Hi ! Do you know how to solve this problem:
Find a real-valued function on R possessing derivatives of all orders whose Taylor series at a certain point converges to the function only at that point.
I didn't know MathStud28's example. The example that I would have called the "classical" one is: $\displaystyle f(x)=e^{-\frac{1}{|x|}}$ for $\displaystyle x\neq 0$ and $\displaystyle f(0)=0$. I can't remember which famous mathematician introduced it, perhaps Cauchy, anyway it has a long history. And it seems simpler to deal with.
For $\displaystyle x>0$, $\displaystyle f(x)=e^{-\frac{1}{x}}$. First notice that $\displaystyle f(x)\to_{x\to 0^+} 0$. Notice as well $\displaystyle \frac{e^{-\frac{1}{x}}}{x^n}\to_{x\to 0^+}0$ for any integer $\displaystyle n$. To convince yourself of this, substitute $\displaystyle u=\frac{1}{x}$, so that the limit is $\displaystyle \lim_{u\to\infty} u^n e^{-u}$.
Now, the $\displaystyle n$-th derivative of $\displaystyle f$ is (easily) seen to be a rational function of $\displaystyle x$ (a quotient of two polynomials) times $\displaystyle e^{-\frac{1}{x}}$. This is proved by induction (suppose there is a rational function $\displaystyle R$ such that the $\displaystyle n$-th derivative is, for $\displaystyle x>0$, $\displaystyle R(x)e^{-\frac{1}{n}}$, and prove that the next derivative is again of the same kind).
Because of the previously mentioned limit, you obtain that the n-th derivative converges to 0 as $\displaystyle x$ tends to 0 from the right. By symmetry, the same holds from the left.

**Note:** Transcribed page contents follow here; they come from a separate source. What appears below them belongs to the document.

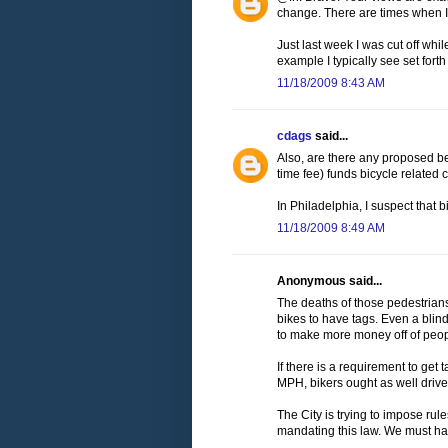
change. There are times when I li
Just last week I was cut off while
example I typically see set forth 
11/18/2009 8:43 AM
cdags
said...
Also, are there any proposed ben
time fee) funds bicycle related c
In Philadelphia, I suspect that b
11/18/2009 8:49 AM
Anonymous said...
The deaths of those pedestrian
bikes to have tags. Even a blind
to make more money off of peop
If there is a requirement to ge
MPH, bikers ought as well drive.
The City is trying to impose rul
mandating this law. We must hav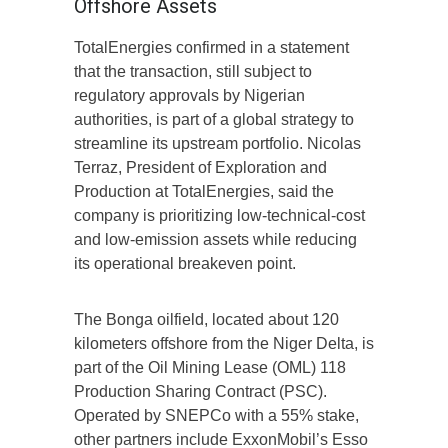
Offshore Assets
TotalEnergies confirmed in a statement
that the transaction, still subject to
regulatory approvals by Nigerian
authorities, is part of a global strategy to
streamline its upstream portfolio. Nicolas
Terraz, President of Exploration and
Production at TotalEnergies, said the
company is prioritizing low-technical-cost
and low-emission assets while reducing
its operational breakeven point.
The Bonga oilfield, located about 120
kilometers offshore from the Niger Delta, is
part of the Oil Mining Lease (OML) 118
Production Sharing Contract (PSC).
Operated by SNEPCo with a 55% stake,
other partners include ExxonMobil’s Esso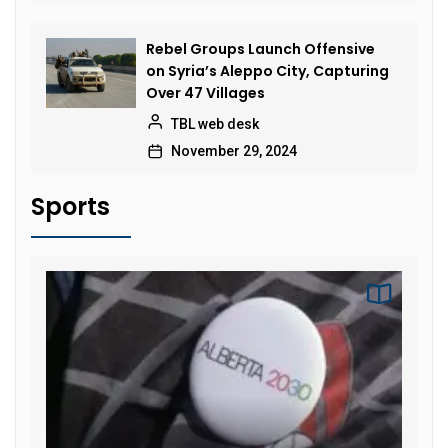
Rebel Groups Launch Offensive
on Syria’s Aleppo City, Capturing
Over 47 Villages
TBL web desk
November 29, 2024
Sports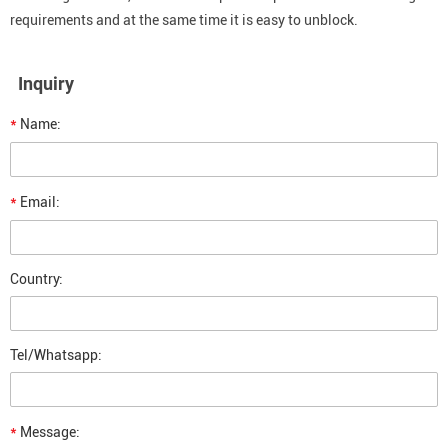
requirements and at the same time it is easy to unblock.
Inquiry
*
Name:
*
Email:
Country:
Tel/Whatsapp:
*
Message:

Finally, there is a theorem (that you probably know if you're asked this problem) telling you that, as a consequence, $\displaystyle f$ is indefinitely differentiable at 0 and the derivatives at 0 are the limits of the derivatives at $\displaystyle x$ when $\displaystyle x$ tends to 0. That is to say, all derivatives at 0 exist and are 0. Yet, the function is only zero at zero...